Dermatite atopique de l’enfant, qualité de la vie familiale et sévérité de la maladie sont-elles en relation ? : MA Ben-Gashir, PT Seed, RJ Hay St John’s Institute of Dermatology and Public Health Sciences, Guy’s, King’s & St Thomas’ School of Medicine, Lambeth Palace Road, London, SE1 7EH, UK dans Journal of the European Academy of Dermatology & Venereology Volume 16 Issue 5 Page 455 - September 2002
– CONTEXTE. La dermatite atopique (DA) peut constituer un traumatisme de la vie familiale. Nous connaissons peu de chose à propos du lien entre la qualité de vie de la DA et sa sévérité.
– OBJECTIF. Documenter la qualité de la vie familiale afin de mettre en évidence une relation avec la sévérité de la DA chez des enfants sur une période de 6 mois.
– TYPE DE L’ÉTUDE. Les données font partie d’une étude longitudinale conduite dans deux zones du Royaume-Uni à la recherche de facteurs de risque de sévérité de la DA et de ses impacts sur la qualité de vie.
– SUJETS ET METHODES.
* La population recrutée comprenait des enfants atteints de DA, âgés de 5 à 10 ans, pris en charge pour la première fois.
* Les médecins généralistes identifiaient les sujets et utilisaient les critères diagnostiques de la DA du Royaume-Uni pour confirmer le diagnostic.
* Les enfants et leurs parents étaient interrogés. La sévérité de l’eczéma était évaluée à l’aide du SCORAD modifié (SCORAD-D) et d’un score établi par les parents.
* La qualité de la vie familiale était quantifiée par le questionnaire le « Dermatitis Family Impact » (DFI). Ces deux paramètres étaient mesurés à deux occasions distinctes dans les 6 mois.
– ANALYSE. Des analyses de régression multiple ont été mises en œuvre afin de rechercher la relation entre la qualité de vie familiale et la sévérité de la DA à un temps donné et 6 mois plus tard.
– RESULTATS.
* Des 116 enfants présents lors de la première consultation, âge moyen de 8 ans, 106 se présentaient à la seconde (91%) et étaient inclus dans l’analyse.
* La qualité de la vie familiale se révélait être affectée significativement dans 48 cas (45%) lors de la première consultation et dans 38 cas (36%) lors de la seconde.

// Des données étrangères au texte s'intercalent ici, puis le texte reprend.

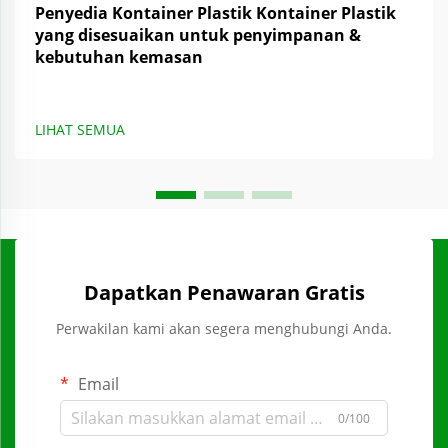
Penyedia Kontainer Plastik Kontainer Plastik
yang disesuaikan untuk penyimpanan &
kebutuhan kemasan
LIHAT SEMUA
Dapatkan Penawaran Gratis
Perwakilan kami akan segera menghubungi Anda.
Email
0/100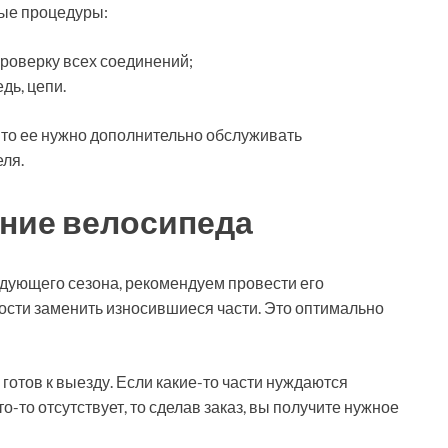
ные процедуры:
роверку всех соединений;
дь, цепи.
то ее нужно дополнительно обслуживать
ля.
ние велосипеда
едующего сезона, рекомендуем провести его
ости заменить износившиеся части. Это оптимально
готов к выезду. Если какие-то части нуждаются
то-то отсутствует, то сделав заказ, вы получите нужное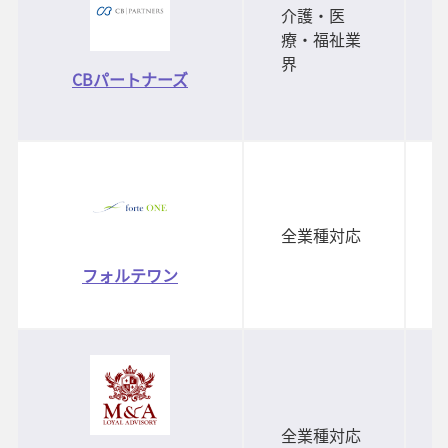
介護・医
療・福祉業
界
CBパートナーズ
全業種対応
フォルテワン
全業種対応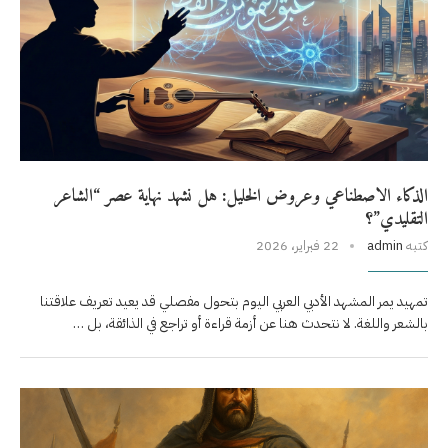
الذكاء الاصطناعي وعروض الخليل: هل نشهد نهاية عصر “الشاعر
التقليدي”؟
كتبه
admin
22 فبراير، 2026
تمهيد يمر المشهد الأدبي العربي اليوم بتحول مفصلي قد يعيد تعريف علاقتنا
بالشعر واللغة. لا نتحدث هنا عن أزمة قراءة أو تراجع في الذائقة، بل …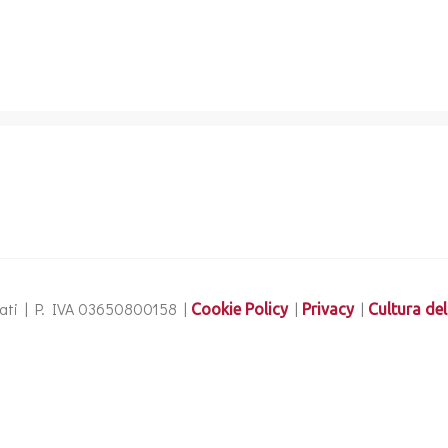
ervati | P. IVA 03650800158 |
|
|
Cookie Policy
Privacy
Cultura del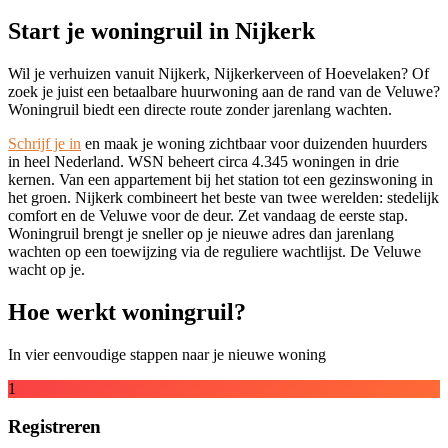
Start je woningruil in Nijkerk
Wil je verhuizen vanuit Nijkerk, Nijkerkerveen of Hoevelaken? Of
zoek je juist een betaalbare huurwoning aan de rand van de Veluwe?
Woningruil biedt een directe route zonder jarenlang wachten.
Schrijf je in
en maak je woning zichtbaar voor duizenden huurders
in heel Nederland. WSN beheert circa 4.345 woningen in drie
kernen. Van een appartement bij het station tot een gezinswoning in
het groen. Nijkerk combineert het beste van twee werelden: stedelijk
comfort en de Veluwe voor de deur. Zet vandaag de eerste stap.
Woningruil brengt je sneller op je nieuwe adres dan jarenlang
wachten op een toewijzing via de reguliere wachtlijst. De Veluwe
wacht op je.
Hoe werkt woningruil?
In vier eenvoudige stappen naar je nieuwe woning
1
Registreren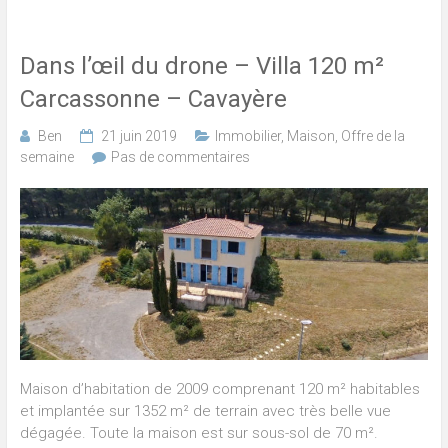
Dans l’œil du drone – Villa 120 m²
Carcassonne – Cavayère
Ben
21 juin 2019
Immobilier
,
Maison
,
Offre de la
semaine
Pas de commentaires
Maison d’habitation de 2009 comprenant 120 m² habitables
et implantée sur 1352 m² de terrain avec très belle vue
dégagée. Toute la maison est sur sous-sol de 70 m².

* Les moyennes initiales respectives du DFI et du SCORAD-D étaient de 2,4 et de 8,2. Six mois plus tard, ces mêmes moyennes se situaient à 1,9 et 7,7.
* L’utilisation de régression multiple sur la première et la seconde consultation montrait que chaque unité d’augmentation du SCORAD-D était associée à 0,21 et 0,37 unité d’augmentation de qualité de la vie familiale. Cette relation demeurait significative même après ajustement des sources de confusion (sujet noir, classe sociale, sexe, âge des enfants, lieu d’habitation et taille de la famille), chaque augmentation d’unité de SCORAD-D correspond à 0,25 unité et 0,23 unité d’augmentation du DFI lors de la première et deuxième consultation.
* Les modifications des scores du DFI étaient en relation significative avec les modifications des scores du SCORAD-D.
– CONCLUSIONS.
* Nous montrons que la qualité de vie familiale est en relation avec la sévérité de la DA chez l’enfant. Ceci confirme l’importance de l’estimation parentale de l’impact de la maladie dans le management de la DA, du fait que la maladie affecte la famille globalement.
* Aussi, ces résultats montrent que la réponse du DFI se modifie de façon prédictive en fonction de la sévérité de l’atteinte. Ceci implique que le questionnaire du DFI pourrait être utile comme mesure complémentaire des résultats dans la pratique médicale quotidienne aussi bien que dans les études.